Wednesday, June 30, 2010
First of all, it’s entirely casual. I mean REALLY casual. Which you might find in church (my Catholic friends tell me that they usually wear jeans to church) but in my world, women only started wearing slacks in the last couple of years, and they’re always dress pants.
This being Florida, casual often means shorts, which can be unfortunate at times. You know that feeling when you’re driving along and see a shirtless jogger, and wish you hadn’t looked? Because really, that guy should keep his shirt on when he’s in public? Well, it’s the same with some of the old guys at minyan. I’m not at all interested in seeing their knees, or, in fact, anything above the ankle, which preferably should be tastefully clad in socks. Thick ones.
Forget a formal clergy-led service. The regulars are in charge. Even if the clergy is there, the volunteers run the show. These guys are masters at davenning (Yiddish for praying with feeling). No English; everything’s in Hebrew. They take turns leading, and most of them speed-daven. Plus, since they tend to be old school and from a more Orthodox background, they use old fashioned pronunciation — and some have accents to begin with — so it’s hard to keep up. I know my way around a service pretty well and unless I drift away and reread a particular psalm a couple of times, I can keep up. But I do think someone ought to be calling out page numbers.
Everybody digs down and pulls out a dollar bill or a few coins. Today I saw a five dollar bill. We used to have a guy who put in a $10 bill in every day; Joel was a nice guy with a lovely smile who died of cancer. I still miss his smile, and I know the community misses his generosity.
Collecting money at the service is a big deal, because Jews aren’t supposed to carry money on the Sabbath, so unlike our Christian neighbors, we can’t pass a collection plate at weekly services. The minyan group collects a tidy sum over the course of the year and then gives it away. I’ve never been in on the deliberations, but I do know that one year the JCC asked for some scholarship money for kids to go to summer camp, and they made a nice donation.

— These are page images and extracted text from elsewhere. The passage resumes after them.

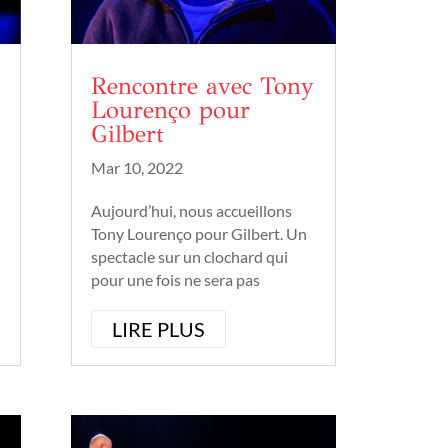
Rencontre avec Tony
Lourenço pour
Gilbert
Mar 10, 2022
Aujourd’hui, nous accueillons
Tony Lourenço pour Gilbert. Un
spectacle sur un clochard qui
pour une fois ne sera pas
invisible, mais sous le feu des
projecteurs. C’est à découvrir les
LIRE PLUS
10, 11 et 12 mars au Théâtre des
Beaux Arts de Bordeaux. Tony
Lourenço nous parlera...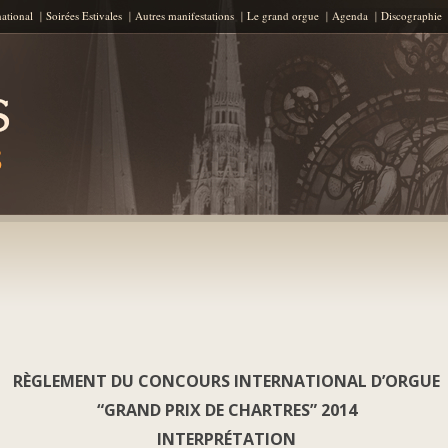
Skip to content
national
Soirées Estivales
Autres manifestations
Le grand orgue
Agenda
Discographie
RÈGLEMENT DU CONCOURS INTERNATIONAL D’ORGUE
“GRAND PRIX DE CHARTRES” 2014
INTERPRÉTATION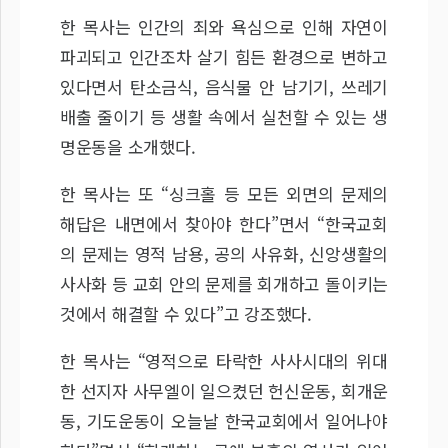
한 목사는 인간의 죄와 욕심으로 인해 자연이
파괴되고 인간조차 살기 힘든 환경으로 변하고
있다면서 탄소금식, 음식물 안 남기기, 쓰레기
배출 줄이기 등 생활 속에서 실천할 수 있는 생
명운동을 소개했다.
한 목사는 또 “싱크홀 등 모든 외면의 문제의
해답은 내면에서 찾아야 한다”면서 “한국교회
의 문제는 영적 남용, 공의 사유화, 신앙생활의
사사화 등 교회 안의 문제를 회개하고 돌이키는
것에서 해결할 수 있다”고 강조했다.
한 목사는 “영적으로 타락한 사사시대의 위대
한 선지자 사무엘이 일으켰던 헌신운동, 회개운
동, 기도운동이 오늘날 한국교회에서 일어나야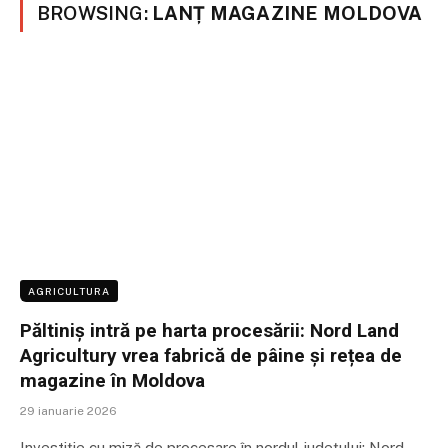
BROWSING:
LANȚ MAGAZINE MOLDOVA
AGRICULTURA
Păltiniș intră pe harta procesării: Nord Land
Agricultury vrea fabrică de pâine și rețea de
magazine în Moldova
29 ianuarie 2026
Investiție cu miză de procesare în nordul județului: Nord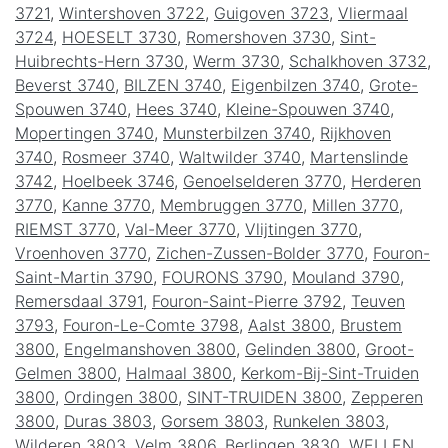
3721
,
Wintershoven 3722
,
Guigoven 3723
,
Vliermaal
3724
,
HOESELT 3730
,
Romershoven 3730
,
Sint-
Huibrechts-Hern 3730
,
Werm 3730
,
Schalkhoven 3732
,
Beverst 3740
,
BILZEN 3740
,
Eigenbilzen 3740
,
Grote-
Spouwen 3740
,
Hees 3740
,
Kleine-Spouwen 3740
,
Mopertingen 3740
,
Munsterbilzen 3740
,
Rijkhoven
3740
,
Rosmeer 3740
,
Waltwilder 3740
,
Martenslinde
3742
,
Hoelbeek 3746
,
Genoelselderen 3770
,
Herderen
3770
,
Kanne 3770
,
Membruggen 3770
,
Millen 3770
,
RIEMST 3770
,
Val-Meer 3770
,
Vlijtingen 3770
,
Vroenhoven 3770
,
Zichen-Zussen-Bolder 3770
,
Fouron-
Saint-Martin 3790
,
FOURONS 3790
,
Mouland 3790
,
Remersdaal 3791
,
Fouron-Saint-Pierre 3792
,
Teuven
3793
,
Fouron-Le-Comte 3798
,
Aalst 3800
,
Brustem
3800
,
Engelmanshoven 3800
,
Gelinden 3800
,
Groot-
Gelmen 3800
,
Halmaal 3800
,
Kerkom-Bij-Sint-Truiden
3800
,
Ordingen 3800
,
SINT-TRUIDEN 3800
,
Zepperen
3800
,
Duras 3803
,
Gorsem 3803
,
Runkelen 3803
,
Wilderen 3803
,
Velm 3806
,
Berlingen 3830
,
WELLEN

After the service everyone wraps up their tefillin and tallit and goes home. Except on Wednesdays, when they have breakfast together. Usually it’s light fare, but sometimes a member sponsors a more elaborate breakfast. Today, it was a terrific spread — lots of thick slices of lox, herring, fresh bagels, coffee cake, orange juice, coffee and more.
And of course, the booze. I’ve heard it called the schnapps table, but today the choices were whiskeys — Chivas, Seagrams, Canadian Club, Scoresby, and a couple more. I don’t know where the custom for having a shot after services comes from, but it’s practiced with zest. Not a bad way to start the day, as long as it’s only once a week.
Me? I had to go to work. No nine a.m. shots of whiskey for me!